By Ralph Koerner
I attended the Ramona Community Planning Group meeting last Wednesday because the advertised subject of the meeting was a plan for revamping the intersection at SR-67 and Dye/Highland Valley.
That intersection is of interest to me at several levels. I must use it frequently and, even though I am retired, too often that use is during the morning and evening commute intervals, 6 to 8:30 a.m. and 4 to 6:30 p.m. respectively. During those intervals, that intersection qualifies as the “intersection from hell.”
Delays there caused by traffic density regularly extend to six or eight minutes, and on occasion even go to 10 minutes. I can only sympathize with the working people who must tolerate that waste of their time every day.
The second reason I was interested is that the signal there is “fully actuated,” meaning it responds to the time needs of every traffic movement (left turn, through, etc.). It does so by means of inductive loop vehicle detectors buried in every lane of every approach that supply real-time traffic information to a smart computerized controller that manages the traffic signals.
My business prior to retirement was manufacturing and selling loop detectors. I hold several patents on the loop detectors. Because of my background, it has been particularly distressing to me to see this very nice modern implementation of traffic control do such a lousy job.
Pleased that the planning group was going to address the issue, I set about to gather data in case I could offer something at the meeting. I spend a fair number of hours measuring and recording signal intervals and counting traffic. My conclusion was that the detectors and controller were functioning correctly. I do suspect, though, that a careful timing and vehicle count analysis by Caltrans might provide some near term throughput improvement, but certainly the obvious and overarching problem is too few lanes for too many vehicles.
At the meeting I met Carl Hickman, a traffic engineer by profession, who gave a well-prepared and presented proposal for improving the intersection. Gratifyingly, he concluded, as I had, that the left-turn pockets at Dye/Highland should have two lanes and that two through lanes in each direction are required at SR-67.
In addition, though, he surprised me with the recommendation that there be an additional traffic signal at Mussey Grade that is intelligently synchronized with the one at Dye/Highland. His argument for the latter was the interference in flow caused by frequent left-turning traffic onto and off Mussey Grade. In addition, he pointed out that those turning vehicles should have a protected interval to safely execute their turn.
Nobody wants more traffic signals in Ramona, and of course signals are expensive, but Mr. Hickman’s logic rang a bell with me. When watching the eastbound traffic on SR-67, I had noted surprising random, and at that time unexplained, gaps in the otherwise regular traffic flow. Those gaps resulted in significant throughput reduction.

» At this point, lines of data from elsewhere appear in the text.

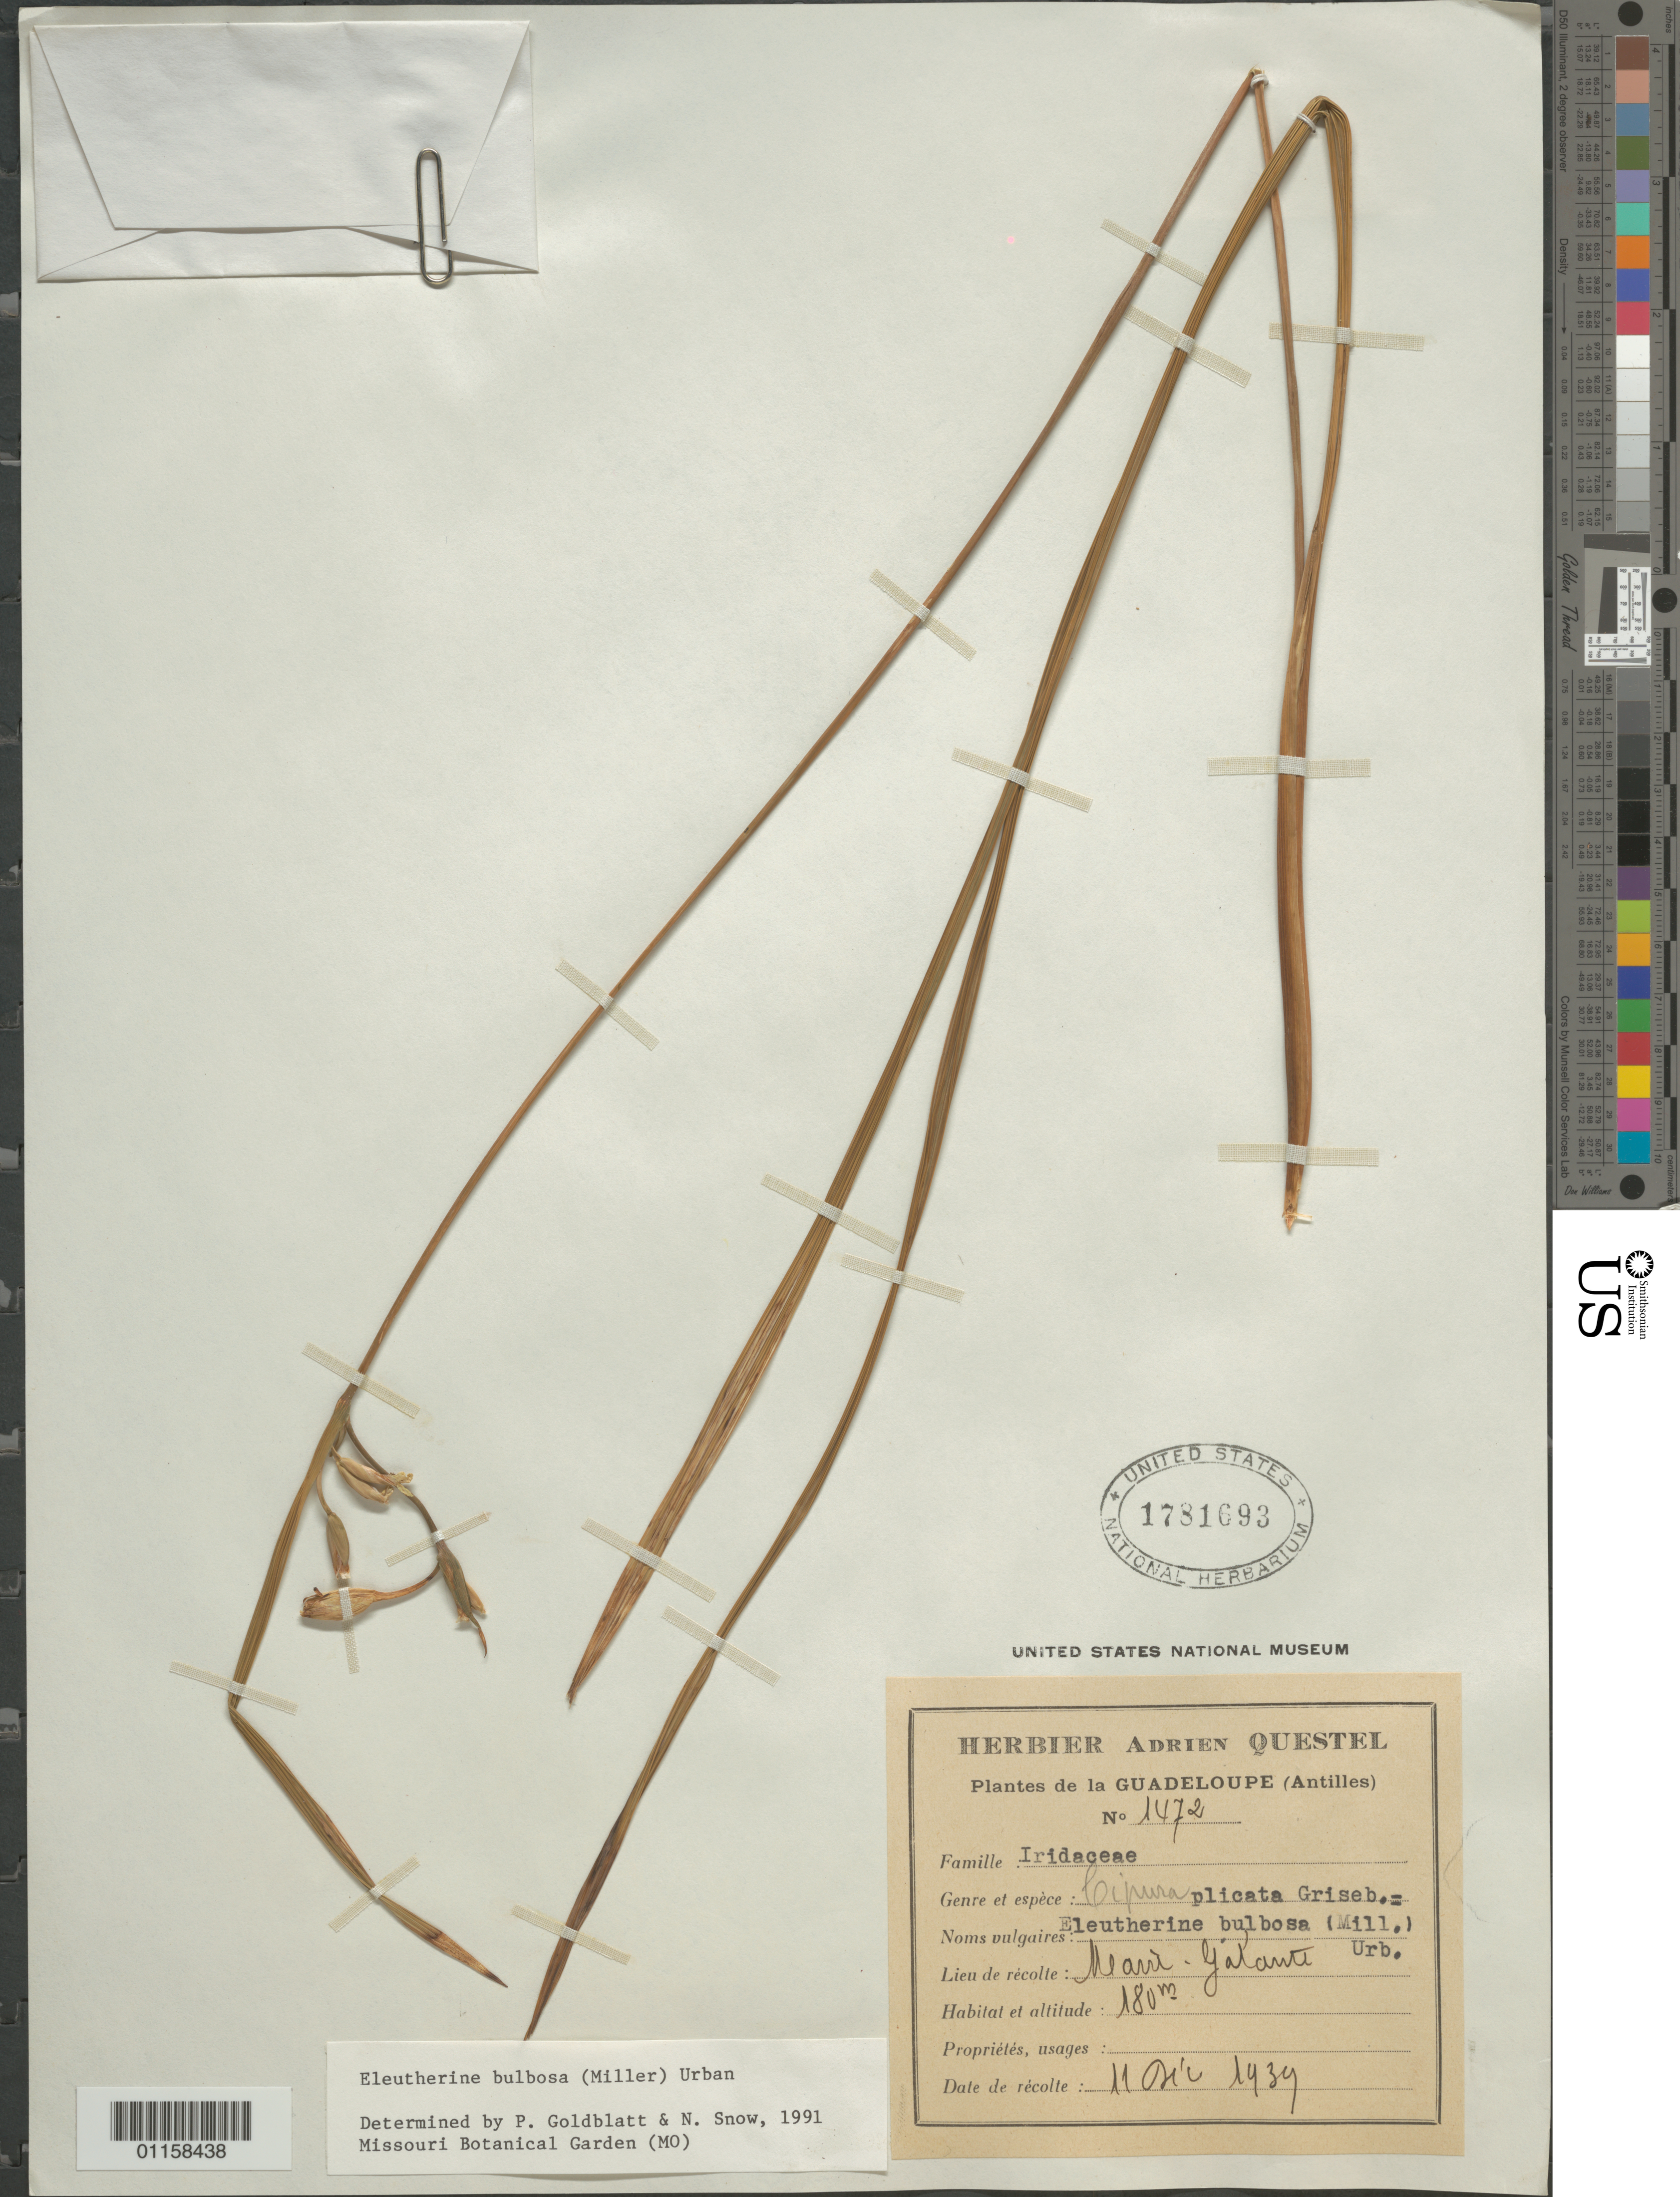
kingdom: Plantae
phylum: Tracheophyta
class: Liliopsida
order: Asparagales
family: Iridaceae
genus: Eleutherine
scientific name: Eleutherine bulbosa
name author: (Mill.) Urb.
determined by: Goldblatt, P.; Snow, N. W.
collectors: A. Questel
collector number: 1472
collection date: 1939-12-11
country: Guadeloupe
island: Marie Galante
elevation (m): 180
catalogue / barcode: US 1781693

The day after the meeting, I spent time during evening commute at Mussey Grade to confirm the cause of the gaps. Indeed, there were many and frequent left turns onto and off Mussey Grade and they did stall the long platoon of eastbound traffic. Clearly, to derive full benefit from the improved intersection at Dye/Highland, a second intelligently coupled signal is required at Mussey Grade. That signal would communicate with the signal at Dye/Highland to permit Mussey Grade left turns at intervals that do not interfere with platoon flow at Dye/Highland.
At the planning group meeting, there was general agreement regarding the proposal to add lanes at SR-67 and at Dye/Highland, but there was doubt and much debate about the need for the second signal at Mussey Grade. Unfortunately that debate led to a delay of the decision to adopt Mr. Hickman’s plan.
I am firmly convinced that the second signal is required and that the full plan as presented should be adopted by the board. I hope Ramonans will coalesce in a strong movement supporting Mr. Hickman’s very well thought through proposal.
The fiasco of wasted time and frustration we see at that intersection every day is truly unacceptable.
Ralph Koerner is a 30-year Ramona resident.